Merom includes an on-die digital thermal sensor, which has some rather interesting applications. The thermal sensor is used for safety and reliability features, as thermal diodes were previously. However, it is also rumored that it may be used to increase the frequency of the MPU when the sensor determines that there is thermal headroom. This is reminiscent of, but technically distinct from Foxton, which is much more tightly integrated into the MPU and measures current rather than heat. If this technology is productized, it will probably be for Conroe and Woodcrest only. The notion of using more power and producing more heat in exchange for better performance runs counter to the goals for mobile MPUs; therefore it is unlikely to end up being enabled for Merom.
Most of the MPU is heavily clock gated for more efficient operation. Each of the two cores is managed independently, and many entire blocks can be put to sleep, such as the microcode sequencer. Most internal buses are also gated for power savings. So if a bus is not sending out a full data load each cycle, part of the bus can be put to sleep.
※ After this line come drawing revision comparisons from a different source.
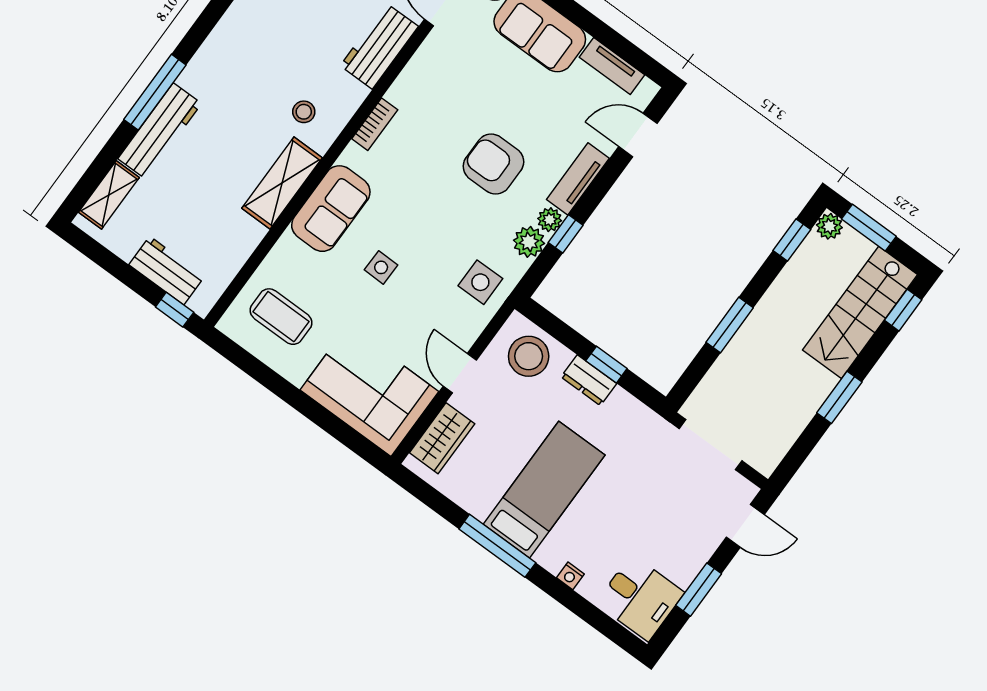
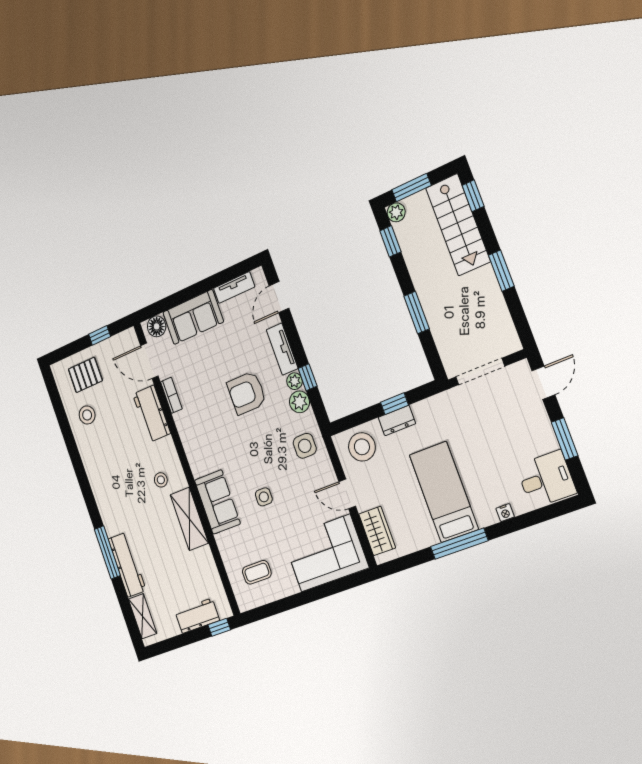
bookcase: (375, 124) -> (171, 395), moved
coffee table: (281, 317) -> (257, 572), width x0.73, depth x0.77

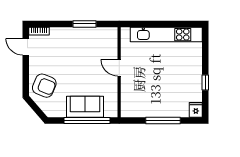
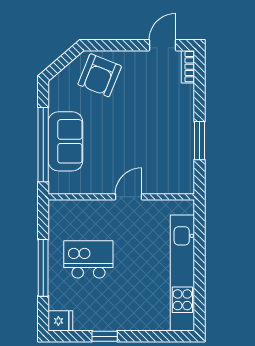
kitchen island: (158, 92) -> (88, 259), added

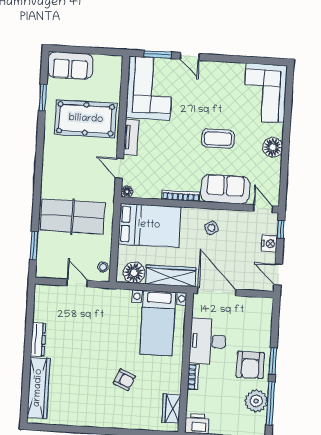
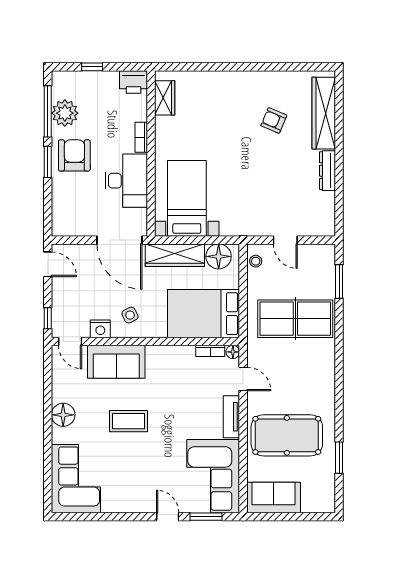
sofa: (70, 65) -> (274, 498), moved
bookcase: (181, 196) -> (210, 351), moved, width x0.64
nightstand: (269, 244) -> (100, 329), moved, turned -90
armchair: (124, 380) -> (274, 120), moved

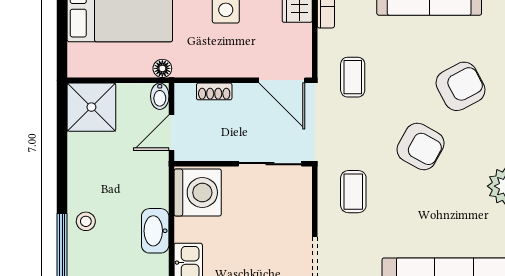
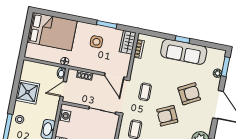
coffee table: (353, 77) -> (145, 92), moved
shower: (91, 107) -> (27, 92), moved
armchair: (421, 147) -> (167, 116), turned 126
washing machine: (198, 193) -> (65, 116), width x0.53, depth x0.53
For example, if the FPU bypass network was mostly working with 64 bit operands, the part of the network that sends and receives bits 64-127 could be turned off to save power. In 99.9% of all cases, this gating has no impact on performance. This ability to shut off parts of the chip was integral to the entire design philosophy. Normally, increasing the IPC of a design means higher power consumption, whether the extra resources are used or not. With the extensive clock gating, the designers only pay for what is used, which makes a high IPC design much more attractive.
Merom also includes several new instructions, which were originally planned for Tejas. Tejas was a troubled super-pipelined design that would succeed Prescott, but was cancelled after the power consumption and heat dissipation problems became known. These new SSE4 instructions are not terribly interesting; there will be some performance gains, but nothing like the improvements from SSE2. One of the reasons why the performance gains will not be substantial is that most of the instructions are special purpose. Also, there is an architectural mismatch; Tejas was much more like the P4 than Merom. Naturally, it makes sense that instructions designed for Tejas might not benefit Merom as much. However, Intel is working on extensions for Penryn, the 45nm follow on to Merom, and it is rumored that these new instructions will be much more significant.